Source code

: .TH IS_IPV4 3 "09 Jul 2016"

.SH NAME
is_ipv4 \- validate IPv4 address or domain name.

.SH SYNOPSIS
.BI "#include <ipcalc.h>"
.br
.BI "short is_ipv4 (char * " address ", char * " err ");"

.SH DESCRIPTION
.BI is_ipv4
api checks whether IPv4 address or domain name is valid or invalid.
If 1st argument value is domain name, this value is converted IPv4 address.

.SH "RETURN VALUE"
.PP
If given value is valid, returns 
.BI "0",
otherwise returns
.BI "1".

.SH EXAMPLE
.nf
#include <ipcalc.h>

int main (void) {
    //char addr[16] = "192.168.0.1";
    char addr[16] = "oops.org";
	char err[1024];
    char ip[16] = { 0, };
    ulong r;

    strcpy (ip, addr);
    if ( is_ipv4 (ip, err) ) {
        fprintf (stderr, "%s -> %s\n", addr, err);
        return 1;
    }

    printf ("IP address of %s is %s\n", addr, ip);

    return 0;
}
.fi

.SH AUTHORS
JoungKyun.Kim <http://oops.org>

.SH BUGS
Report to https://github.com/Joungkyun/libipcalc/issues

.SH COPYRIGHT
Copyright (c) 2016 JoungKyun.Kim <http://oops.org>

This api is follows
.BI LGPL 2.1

TASK DIRECTIONS => Output the entries above in their entirety, exactly as written.

WRITTEN ANSWER =>
Source code

: .TH IS_IPV4 3 "09 Jul 2016"

.SH NAME
is_ipv4 \- validate IPv4 address or domain name.

.SH SYNOPSIS
.BI "#include <ipcalc.h>"
.br
.BI "short is_ipv4 (char * " address ", char * " err ");"

.SH DESCRIPTION
.BI is_ipv4
api checks whether IPv4 address or domain name is valid or invalid.
If 1st argument value is domain name, this value is converted IPv4 address.

.SH "RETURN VALUE"
.PP
If given value is valid, returns 
.BI "0",
otherwise returns
.BI "1".

.SH EXAMPLE
.nf
#include <ipcalc.h>

int main (void) {
    //char addr[16] = "192.168.0.1";
    char addr[16] = "oops.org";
	char err[1024];
    char ip[16] = { 0, };
    ulong r;

    strcpy (ip, addr);
    if ( is_ipv4 (ip, err) ) {
        fprintf (stderr, "%s -> %s\n", addr, err);
        return 1;
    }

    printf ("IP address of %s is %s\n", addr, ip);

    return 0;
}
.fi

.SH AUTHORS
JoungKyun.Kim <http://oops.org>

.SH BUGS
Report to https://github.com/Joungkyun/libipcalc/issues

.SH COPYRIGHT
Copyright (c) 2016 JoungKyun.Kim <http://oops.org>

This api is follows
.BI LGPL 2.1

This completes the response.